The tasks:
1: Why does the delivery-time regression notebook say that scaled and unscaled coefficients are needed to judge how a one-unit change in a feature affects the target? Answer in one to three sentences.
2: Please pick up the delivery-time regression notebook after its last line and continue it.
** begin Passage **
6. Results and Inference [5 marks]
6.1 Perform Residual Analysis [3 marks]
# Perform residual analysis using plots like residuals vs predicted values, Q-Q plot and residual histogram
y_train_pred = lr_model.predict(X_train_rfe)
residuals = y_train - y_train_pred
plt.figure(figsize=(12, 6))
sns.scatterplot(x=y_train_pred, y=residuals)
plt.axhline(y=0, color='r', linestyle='--')
plt.title('Residuals vs Predicted Values')
plt.show()
sns.displot(residuals, kde=True)
plt.title('Residuals Histogram')
plt.show()
[Your inferences here:]
6.2 Perform Coefficient Analysis [2 marks]
Perform coefficient analysis to find how changes in features affect the target. Also, the features were scaled, so interpret the scaled and unscaled coefficients to understand the impact of feature changes on delivery time.
# Compare the scaled vs unscaled features used in the final model
model_unscaled = LinearRegression()
model_unscaled.fit(X_train, y_train)
y_pred_unscaled = model_unscaled.predict(X_test)
mse_unscaled = mean_squared_error(y_test, y_pred_unscaled)
scaler = StandardScaler()
X_train_scaled = scaler.fit_transform(X_train)
X_test_scaled = scaler.transform(X_test)
model_scaled = LinearRegression()
model_scaled.fit(X_train_scaled, y_train)
y_pred_scaled = model_scaled.predict(X_test_scaled)
mse_scaled = mean_squared_error(y_test, y_pred_scaled)
# Compare the performance of the two models
print(f'Mean Squared Error (Unscaled): {mse_unscaled}')
print(f'Mean Squared Error (Scaled): {mse_scaled}')
# Visualize the results (Optional)
results = pd.DataFrame({
'Model': ['Unscaled', 'Scaled'],
'MSE': [mse_unscaled, mse_scaled]
})
sns.barplot(x='Model', y='MSE', data=results)
plt.title('Compare the scaled vs unscaled features')
plt.show()
Mean Squared Error (Unscaled): 66733443.63398026 Mean Squared Error (Scaled): 66733443.63398081
print(X_train.columns)
Index(['total_items', 'subtotal', 'num_distinct_items', 'max_item_price',
'total_onshift_dashers', 'total_busy_dashers',
'total_outstanding_orders', 'distance', 'hour', 'isWeekend'],
dtype='object')
Additionally, we can analyse the effect of a unit change in a feature. In other words, because we have scaled the features, a unit change in the features will not translate directly to the model. Use scaled and unscaled coefficients to find how will a unit change in a feature affect the target.
# Analyze the effect of a unit change in a feature, say 'total_items'
X_train['total_items'] = X_train['total_items'] + 1
lr = sm.OLS(y_train, X_train)
lr_model = lr.fit()
lr_model.summary()
** end Passage **
** begin Records **
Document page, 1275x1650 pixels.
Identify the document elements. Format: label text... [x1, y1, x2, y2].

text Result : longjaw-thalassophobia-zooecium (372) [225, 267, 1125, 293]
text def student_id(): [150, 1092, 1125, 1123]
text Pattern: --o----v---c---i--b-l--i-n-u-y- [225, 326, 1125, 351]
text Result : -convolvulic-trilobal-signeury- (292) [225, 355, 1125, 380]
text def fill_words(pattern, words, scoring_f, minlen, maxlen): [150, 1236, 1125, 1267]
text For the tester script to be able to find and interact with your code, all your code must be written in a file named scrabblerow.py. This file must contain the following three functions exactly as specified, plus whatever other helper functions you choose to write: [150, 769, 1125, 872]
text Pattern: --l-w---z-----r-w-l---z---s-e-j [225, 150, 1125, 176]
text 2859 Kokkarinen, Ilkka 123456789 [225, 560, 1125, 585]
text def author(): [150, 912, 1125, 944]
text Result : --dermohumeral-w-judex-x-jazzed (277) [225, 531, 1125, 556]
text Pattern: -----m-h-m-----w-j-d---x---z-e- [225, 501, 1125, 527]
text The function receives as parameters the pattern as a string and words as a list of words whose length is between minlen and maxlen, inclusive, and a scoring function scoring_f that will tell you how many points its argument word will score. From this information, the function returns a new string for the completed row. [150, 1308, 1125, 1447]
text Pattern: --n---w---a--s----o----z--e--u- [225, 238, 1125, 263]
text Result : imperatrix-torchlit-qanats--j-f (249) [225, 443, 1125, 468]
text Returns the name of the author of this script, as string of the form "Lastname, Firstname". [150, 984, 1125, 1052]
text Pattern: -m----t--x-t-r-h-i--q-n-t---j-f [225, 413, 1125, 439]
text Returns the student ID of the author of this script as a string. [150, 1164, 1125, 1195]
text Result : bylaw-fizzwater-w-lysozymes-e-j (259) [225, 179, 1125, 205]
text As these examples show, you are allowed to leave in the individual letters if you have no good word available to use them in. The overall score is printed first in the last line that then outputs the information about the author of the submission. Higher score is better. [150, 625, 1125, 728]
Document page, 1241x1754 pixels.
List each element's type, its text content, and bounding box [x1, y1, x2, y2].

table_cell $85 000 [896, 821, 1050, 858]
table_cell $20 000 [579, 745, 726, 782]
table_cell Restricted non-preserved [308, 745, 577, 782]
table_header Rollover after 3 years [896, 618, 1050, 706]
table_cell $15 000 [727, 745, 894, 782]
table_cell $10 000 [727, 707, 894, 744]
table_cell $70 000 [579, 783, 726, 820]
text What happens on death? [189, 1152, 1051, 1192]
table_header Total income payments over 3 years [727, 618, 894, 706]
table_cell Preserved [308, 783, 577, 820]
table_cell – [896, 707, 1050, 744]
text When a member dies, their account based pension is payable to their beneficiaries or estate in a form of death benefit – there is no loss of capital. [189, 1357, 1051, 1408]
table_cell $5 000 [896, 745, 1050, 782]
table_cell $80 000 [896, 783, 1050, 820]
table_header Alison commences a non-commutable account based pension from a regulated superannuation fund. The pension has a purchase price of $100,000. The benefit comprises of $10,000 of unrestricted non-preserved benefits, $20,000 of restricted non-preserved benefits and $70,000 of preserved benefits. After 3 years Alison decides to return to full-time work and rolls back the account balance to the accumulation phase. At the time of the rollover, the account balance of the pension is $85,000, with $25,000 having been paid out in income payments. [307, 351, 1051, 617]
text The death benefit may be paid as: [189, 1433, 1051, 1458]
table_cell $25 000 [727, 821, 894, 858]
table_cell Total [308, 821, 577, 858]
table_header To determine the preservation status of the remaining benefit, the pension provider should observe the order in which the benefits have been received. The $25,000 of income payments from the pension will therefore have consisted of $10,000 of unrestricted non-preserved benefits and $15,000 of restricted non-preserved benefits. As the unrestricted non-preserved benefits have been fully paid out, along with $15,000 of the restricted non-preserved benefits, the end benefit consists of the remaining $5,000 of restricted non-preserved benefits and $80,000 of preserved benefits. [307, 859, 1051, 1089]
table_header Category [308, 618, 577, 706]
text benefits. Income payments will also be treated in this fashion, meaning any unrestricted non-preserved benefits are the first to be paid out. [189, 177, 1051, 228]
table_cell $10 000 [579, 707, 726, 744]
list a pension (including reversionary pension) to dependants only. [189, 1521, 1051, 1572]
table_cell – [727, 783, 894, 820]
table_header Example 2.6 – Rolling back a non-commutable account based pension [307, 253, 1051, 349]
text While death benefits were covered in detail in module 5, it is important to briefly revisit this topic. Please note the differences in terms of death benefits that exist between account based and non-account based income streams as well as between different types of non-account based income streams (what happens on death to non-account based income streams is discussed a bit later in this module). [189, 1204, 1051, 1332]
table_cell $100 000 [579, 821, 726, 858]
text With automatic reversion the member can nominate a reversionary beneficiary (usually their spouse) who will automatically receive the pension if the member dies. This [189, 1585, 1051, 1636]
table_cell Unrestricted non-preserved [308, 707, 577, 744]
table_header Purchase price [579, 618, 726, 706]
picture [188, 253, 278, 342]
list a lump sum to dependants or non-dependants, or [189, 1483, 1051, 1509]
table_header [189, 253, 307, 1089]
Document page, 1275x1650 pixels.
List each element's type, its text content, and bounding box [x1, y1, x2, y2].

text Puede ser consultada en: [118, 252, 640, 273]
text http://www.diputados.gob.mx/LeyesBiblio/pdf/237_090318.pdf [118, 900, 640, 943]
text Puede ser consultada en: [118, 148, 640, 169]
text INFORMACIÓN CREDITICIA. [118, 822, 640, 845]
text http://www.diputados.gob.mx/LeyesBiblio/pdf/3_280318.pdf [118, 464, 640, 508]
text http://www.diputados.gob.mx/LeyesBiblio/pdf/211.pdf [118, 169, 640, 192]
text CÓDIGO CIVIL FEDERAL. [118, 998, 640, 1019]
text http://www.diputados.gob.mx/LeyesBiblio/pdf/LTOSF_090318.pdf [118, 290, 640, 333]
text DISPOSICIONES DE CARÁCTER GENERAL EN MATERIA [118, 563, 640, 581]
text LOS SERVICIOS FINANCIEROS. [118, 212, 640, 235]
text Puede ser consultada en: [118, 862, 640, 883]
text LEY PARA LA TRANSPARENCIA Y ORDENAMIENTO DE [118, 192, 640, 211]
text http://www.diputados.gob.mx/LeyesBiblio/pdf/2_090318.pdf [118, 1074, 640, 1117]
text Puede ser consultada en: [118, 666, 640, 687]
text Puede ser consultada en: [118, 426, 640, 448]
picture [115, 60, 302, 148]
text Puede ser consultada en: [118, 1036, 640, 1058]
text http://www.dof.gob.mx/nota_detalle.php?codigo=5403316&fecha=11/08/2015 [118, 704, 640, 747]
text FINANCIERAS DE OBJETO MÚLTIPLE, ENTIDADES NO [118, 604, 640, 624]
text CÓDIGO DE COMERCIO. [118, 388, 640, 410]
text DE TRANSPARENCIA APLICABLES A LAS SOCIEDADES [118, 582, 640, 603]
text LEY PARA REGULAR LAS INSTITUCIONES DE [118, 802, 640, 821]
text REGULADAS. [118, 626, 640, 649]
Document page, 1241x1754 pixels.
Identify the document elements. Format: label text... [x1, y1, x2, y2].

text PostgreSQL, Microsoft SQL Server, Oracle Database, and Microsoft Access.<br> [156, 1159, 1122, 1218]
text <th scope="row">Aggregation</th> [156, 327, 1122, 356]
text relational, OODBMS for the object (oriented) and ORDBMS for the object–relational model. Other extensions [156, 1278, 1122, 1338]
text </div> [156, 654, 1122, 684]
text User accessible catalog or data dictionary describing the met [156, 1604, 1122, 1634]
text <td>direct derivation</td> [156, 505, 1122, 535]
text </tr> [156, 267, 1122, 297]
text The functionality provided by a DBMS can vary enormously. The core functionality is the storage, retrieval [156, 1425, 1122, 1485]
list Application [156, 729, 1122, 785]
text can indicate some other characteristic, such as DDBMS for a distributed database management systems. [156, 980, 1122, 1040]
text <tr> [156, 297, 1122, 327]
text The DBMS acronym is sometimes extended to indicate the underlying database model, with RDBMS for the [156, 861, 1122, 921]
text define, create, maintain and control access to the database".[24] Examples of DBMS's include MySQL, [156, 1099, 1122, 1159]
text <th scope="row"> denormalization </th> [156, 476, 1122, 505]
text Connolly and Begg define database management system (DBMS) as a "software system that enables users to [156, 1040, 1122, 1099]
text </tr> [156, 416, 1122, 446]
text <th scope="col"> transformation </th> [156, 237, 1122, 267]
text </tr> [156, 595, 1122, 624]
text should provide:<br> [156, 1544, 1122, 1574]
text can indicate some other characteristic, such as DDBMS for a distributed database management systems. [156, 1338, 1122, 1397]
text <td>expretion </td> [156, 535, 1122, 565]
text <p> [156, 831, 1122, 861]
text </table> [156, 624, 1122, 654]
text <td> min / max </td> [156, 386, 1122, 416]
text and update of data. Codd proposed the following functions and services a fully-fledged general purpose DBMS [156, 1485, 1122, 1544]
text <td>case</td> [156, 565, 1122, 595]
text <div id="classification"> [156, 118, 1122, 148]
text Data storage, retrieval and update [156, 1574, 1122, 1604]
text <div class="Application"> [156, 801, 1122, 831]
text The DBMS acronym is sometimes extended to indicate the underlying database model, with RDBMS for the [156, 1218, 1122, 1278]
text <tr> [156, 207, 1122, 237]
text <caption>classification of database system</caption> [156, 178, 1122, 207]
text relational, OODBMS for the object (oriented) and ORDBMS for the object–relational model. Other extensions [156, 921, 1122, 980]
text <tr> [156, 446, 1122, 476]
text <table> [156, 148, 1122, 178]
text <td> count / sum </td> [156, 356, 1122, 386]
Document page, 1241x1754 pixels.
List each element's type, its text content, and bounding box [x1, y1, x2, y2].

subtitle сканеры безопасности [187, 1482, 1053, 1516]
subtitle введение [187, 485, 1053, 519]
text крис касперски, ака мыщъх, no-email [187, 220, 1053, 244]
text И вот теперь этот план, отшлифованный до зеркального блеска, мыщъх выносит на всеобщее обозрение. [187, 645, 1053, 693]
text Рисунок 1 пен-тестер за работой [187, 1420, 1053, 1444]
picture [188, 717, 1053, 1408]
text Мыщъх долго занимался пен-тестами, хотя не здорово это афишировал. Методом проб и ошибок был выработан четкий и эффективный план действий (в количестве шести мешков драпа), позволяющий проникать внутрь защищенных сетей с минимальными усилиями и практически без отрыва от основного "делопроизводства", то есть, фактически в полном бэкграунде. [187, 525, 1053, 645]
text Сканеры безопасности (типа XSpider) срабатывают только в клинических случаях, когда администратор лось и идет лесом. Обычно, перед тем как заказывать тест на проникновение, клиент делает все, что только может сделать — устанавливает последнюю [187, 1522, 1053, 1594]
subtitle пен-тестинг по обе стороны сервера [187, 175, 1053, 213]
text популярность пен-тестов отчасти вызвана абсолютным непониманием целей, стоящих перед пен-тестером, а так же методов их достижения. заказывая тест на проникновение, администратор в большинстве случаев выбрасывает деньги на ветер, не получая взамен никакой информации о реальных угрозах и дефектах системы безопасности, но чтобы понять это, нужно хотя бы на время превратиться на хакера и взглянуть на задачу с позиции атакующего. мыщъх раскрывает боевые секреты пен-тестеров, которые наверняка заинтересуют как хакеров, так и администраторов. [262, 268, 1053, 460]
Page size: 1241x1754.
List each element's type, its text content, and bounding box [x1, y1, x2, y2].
** end Records **
Expected results:
1: The features were scaled, so a one-unit change in a feature does not carry over directly to the model. The scaled and unscaled coefficients together show how such a change affects the target, delivery time.

2:
| Dep. Variable: | time_taken | R-squared (uncentered): | 0.951 |
|---|---|---|---|
| Model: | OLS | Adj. R-squared (uncentered): | 0.951 |
| Method: | Least Squares | F-statistic: | 2.718e+05 |
| Date: | Wed, 26 Mar 2025 | Prob (F-statistic): | 0.00 |
| Time: | 22:24:29 | Log-Likelihood: | -5.2229e+05 |
| No. Observations: | 139204 | AIC: | 1.045e+06 |
| Df Residuals: | 139194 | BIC: | 1.045e+06 |
| Df Model: | 10 | ||
| Covariance Type: | nonrobust |
| coef | std err | t | P>|t| | [0.025 | 0.975] | |
|---|---|---|---|---|---|---|
| total_items | 14.1076 | 0.014 | 998.618 | 0.000 | 14.080 | 14.135 |
| subtotal | -1.3286 | 0.050 | -26.673 | 0.000 | -1.426 | -1.231 |
| num_distinct_items | -7.2884 | 0.044 | -167.149 | 0.000 | -7.374 | -7.203 |
| max_item_price | 3.6863 | 0.037 | 100.222 | 0.000 | 3.614 | 3.758 |
| total_onshift_dashers | -10.8713 | 0.096 | -113.561 | 0.000 | -11.059 | -10.684 |
| total_busy_dashers | -4.9727 | 0.092 | -53.858 | 0.000 | -5.154 | -4.792 |
| total_outstanding_orders | 17.4999 | 0.089 | 196.437 | 0.000 | 17.325 | 17.674 |
| distance | 4.2401 | 0.028 | 153.200 | 0.000 | 4.186 | 4.294 |
| hour | 0.0069 | 0.003 | 2.013 | 0.044 | 0.000 | 0.014 |
| isWeekend | 4.2954 | 0.058 | 73.839 | 0.000 | 4.181 | 4.409 |
| Omnibus: | 492748.782 | Durbin-Watson: | 1.923 |
|---|---|---|---|
| Prob(Omnibus): | 0.000 | Jarque-Bera (JB): | 1099753559228.414 |
| Skew: | -69.470 | Prob(JB): | 0.00 |
| Kurtosis: | 13772.093 | Cond. No. | 52.5 |
Notes:
[1] R² is computed without centering (uncentered) since the model does not contain a constant.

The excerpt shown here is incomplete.